[PROVIDED TEXT Boundary: Start]

# If frodo was in the tower of Minas Morgul



## Anamatar IV (Aug 8, 2002)

and sam went to rescue him wouldnt the nazgul have sensed the ring and taken it from sam?


----------



## Confusticated (Aug 8, 2002)

I can think of no reason why this did not happen...other than it would have potentialy resulted in an awful ending.


----------



## aragil (Aug 8, 2002)

Is this a hypothetical thread? 
If not, then I think you've confused Cirith Ungol with Minas Morgul. Minas Morgul was the city with the Nazgûl. Cirith Ungol was the tower with such notable Orcs as Shagrat and Snaga (as well as visiting Orcs such as Gorbag). When Frodo was captured he was taken to Cirith Ungol, which had lots of Orcs but no Nazgûl at that time. Minas Morgul was still ~1 day march down the mountain.


----------



## pohuist (Aug 8, 2002)

I concur with Confusticated


----------



## Anamatar IV (Aug 9, 2002)

in one of the books someone says 'the two towers of gondor, in minas tirith and minas anor watched over the deserted land of mordor.........Minas Anor was turned evil an became minas morgul. The tower of minas morgul housed the 9 ringwraiths.


----------



## emopansy (Aug 9, 2002)

the orcs are ultimately selfish and untrustworthy they would have want to kepp the inial spoils for themselves. such as the mithril coat. that is why they went to cirith ungol. and on another note only five wraiths were in minis morgul. and the others were in dol guldur as stated in unfinished tales.


----------



## pohuist (Aug 9, 2002)

> _Originally posted by amerxtremist _
> *in one of the books someone says 'the two towers of gondor, in minas tirith and minas anor watched over the deserted land of mordor.........Minas Anor was turned evil an became minas morgul. The tower of minas morgul housed the 9 ringwraiths. *



I guess your question was what would have happenned if Frodo was taken not to CU, but to MM. If you remember, the two groups of Orcs that quarelled and killed each other were of the tower of CU and of the MM, having conflicting orders. It is theoretically possible, that the MM group was stroger and would have taken him back. However, you should remember that the Orcs were horrified by Shelob, so they would still initially go to CU to see the loot without the spider around, and then, you know what happenned.


----------



## aragil (Aug 9, 2002)

It seems we're agreeing again. Such an ugly business.


----------



## pohuist (Aug 9, 2002)

[PROVIDED TEXT Boundary: End]
[SUPPLIED INFORMATION Boundary: Start]

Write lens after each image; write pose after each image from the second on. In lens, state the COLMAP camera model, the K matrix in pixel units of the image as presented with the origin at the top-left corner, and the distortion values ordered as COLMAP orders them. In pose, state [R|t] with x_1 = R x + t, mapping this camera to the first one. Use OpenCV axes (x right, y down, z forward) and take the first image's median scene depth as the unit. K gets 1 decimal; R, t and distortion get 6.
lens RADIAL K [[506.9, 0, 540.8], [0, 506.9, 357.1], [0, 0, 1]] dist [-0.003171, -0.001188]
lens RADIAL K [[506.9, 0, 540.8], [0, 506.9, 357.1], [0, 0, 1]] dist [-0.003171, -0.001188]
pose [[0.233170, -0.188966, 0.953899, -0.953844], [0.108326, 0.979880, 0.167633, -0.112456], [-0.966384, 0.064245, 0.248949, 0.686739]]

[SUPPLIED INFORMATION Boundary: End]
[SUPPLIED INFORMATION Boundary: Start]

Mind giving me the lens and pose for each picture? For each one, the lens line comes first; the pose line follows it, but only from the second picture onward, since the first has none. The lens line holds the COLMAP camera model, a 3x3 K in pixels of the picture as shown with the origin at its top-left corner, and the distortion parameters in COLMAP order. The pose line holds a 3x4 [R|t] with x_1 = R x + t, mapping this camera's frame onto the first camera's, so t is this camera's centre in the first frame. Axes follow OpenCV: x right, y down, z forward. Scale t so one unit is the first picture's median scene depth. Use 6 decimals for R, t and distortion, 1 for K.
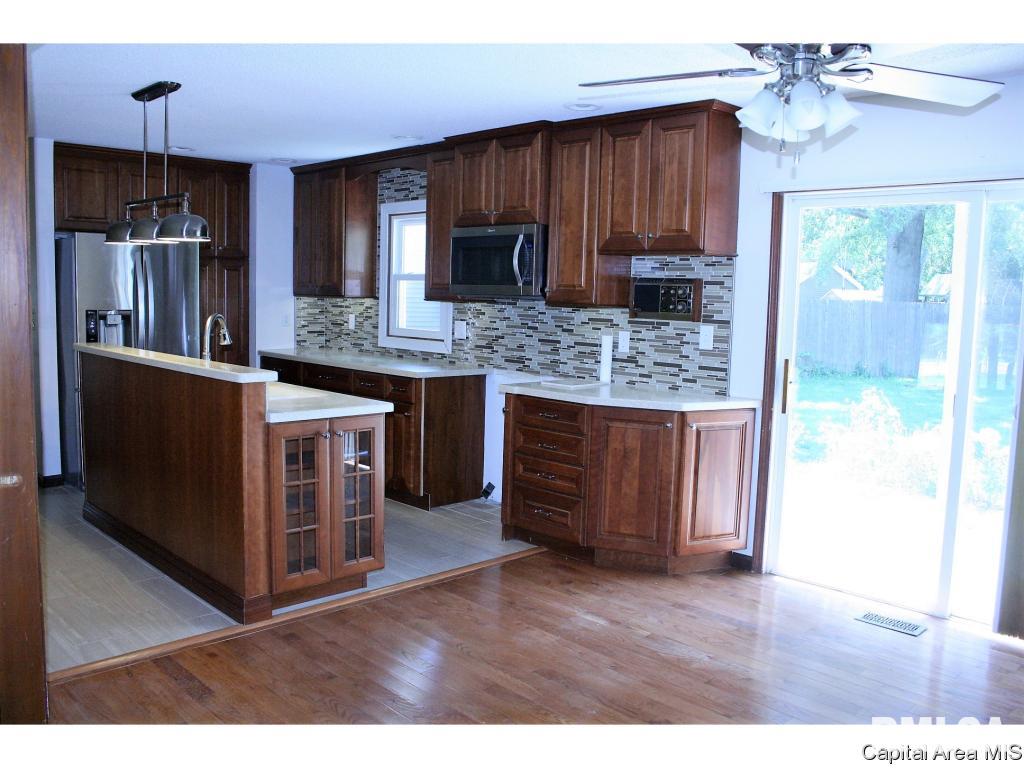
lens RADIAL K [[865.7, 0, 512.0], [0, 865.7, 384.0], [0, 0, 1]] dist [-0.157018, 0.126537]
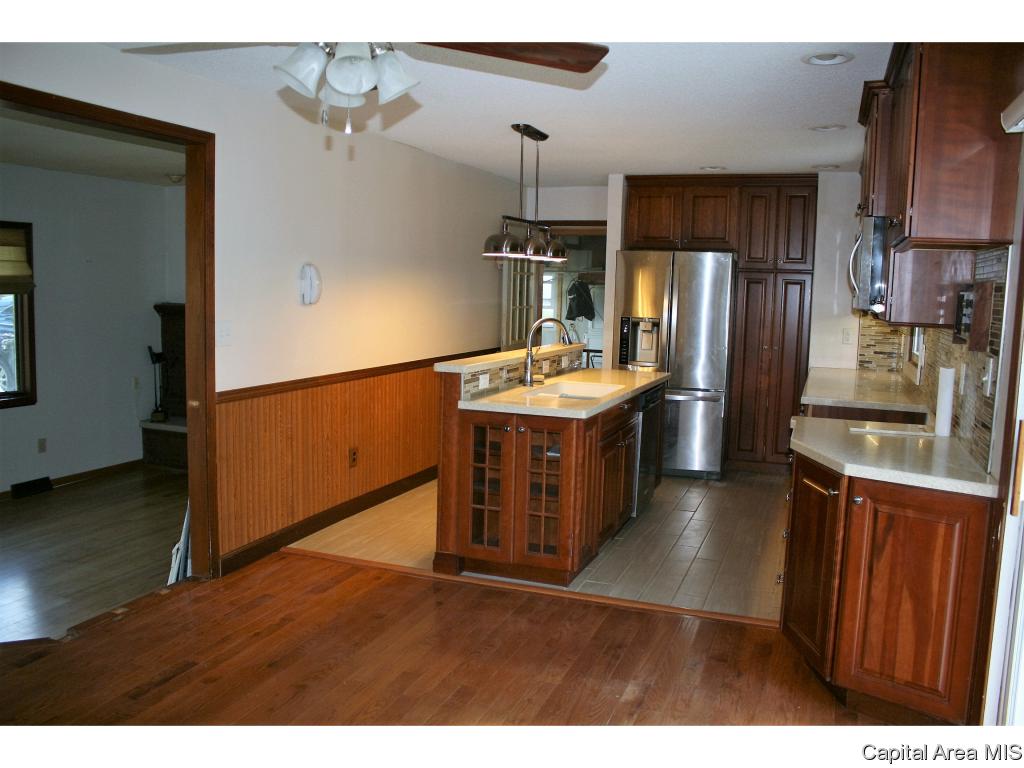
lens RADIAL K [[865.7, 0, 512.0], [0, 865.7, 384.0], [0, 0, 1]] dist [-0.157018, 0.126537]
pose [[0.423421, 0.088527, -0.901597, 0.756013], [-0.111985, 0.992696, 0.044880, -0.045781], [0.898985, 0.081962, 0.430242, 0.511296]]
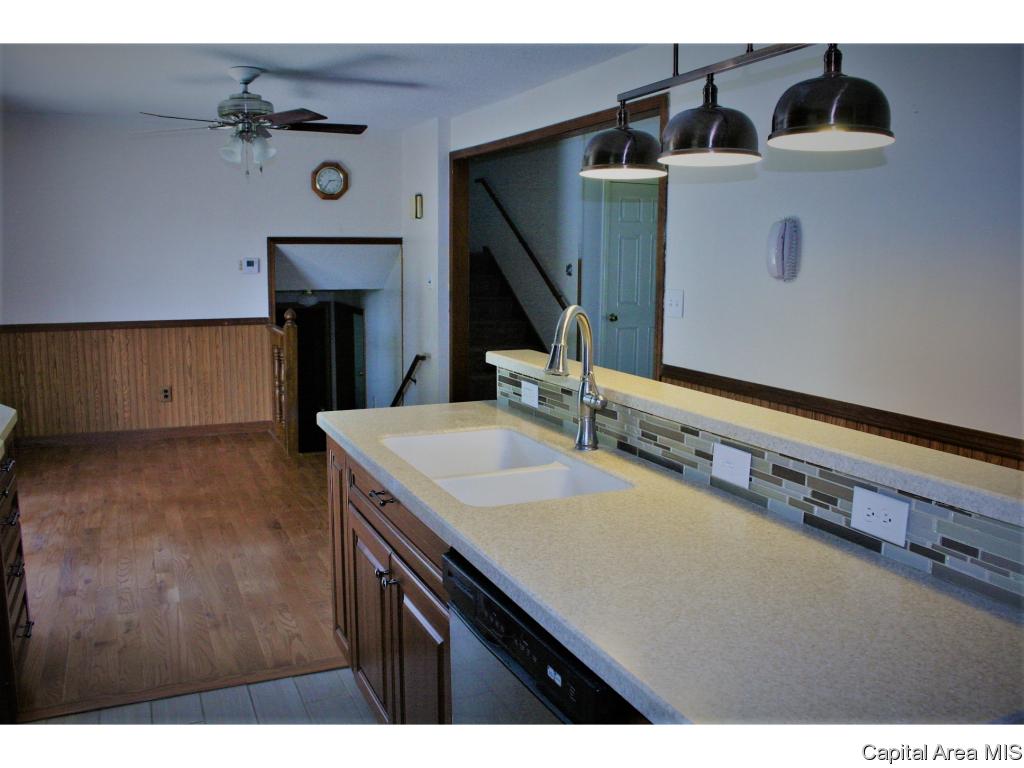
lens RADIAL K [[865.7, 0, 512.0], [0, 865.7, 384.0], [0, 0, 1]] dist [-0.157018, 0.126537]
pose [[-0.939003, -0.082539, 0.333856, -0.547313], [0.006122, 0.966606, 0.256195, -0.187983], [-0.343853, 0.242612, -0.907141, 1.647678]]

[SUPPLIED INFORMATION Boundary: End]

_TO DO_
1. Please repeat the forum thread about Frodo and Minas Morgul word for word, starting with "## Confusticated (Aug" and going on through "aragil (Aug 8, 2002)".
2. In the forum thread about Frodo and Minas Morgul, how many wraiths does emopansy say were in Minas Morgul?
3. Pick up the forum thread about Frodo and Minas Morgul at its final line and continue it.

_NUMBERED RESPONSES_
1.
## Confusticated (Aug 8, 2002)

I can think of no reason why this did not happen...other than it would have potentialy resulted in an awful ending.


----------



## aragil (Aug 8, 2002)

2. Five.

3.
----------



## Tar-Ancalime (Aug 9, 2002)

Snaga1 is sooo not mean...or selfish! Am I the only one who thinks that??? I always thought that the two towers were the two coflicts taaking place in the book like sarumans tower and like the cirith ungol tower


----------



## pohuist (Aug 9, 2002)

> _Originally posted by Tar-Ancalime _
> *Snaga1 is sooo not mean...or selfish! Am I the only one who thinks that??? I always thought that the two towers were the two coflicts taaking place in the book like sarumans tower and like the cirith ungol tower *



Go to the thread "which are the 2 Towers"


----------



## emopansy (Aug 9, 2002)

there is some contrversy but the two towers are mostly thought to be barad-dur and orharanc 0r the white tower of ecethlion


----------



## pohuist (Aug 9, 2002)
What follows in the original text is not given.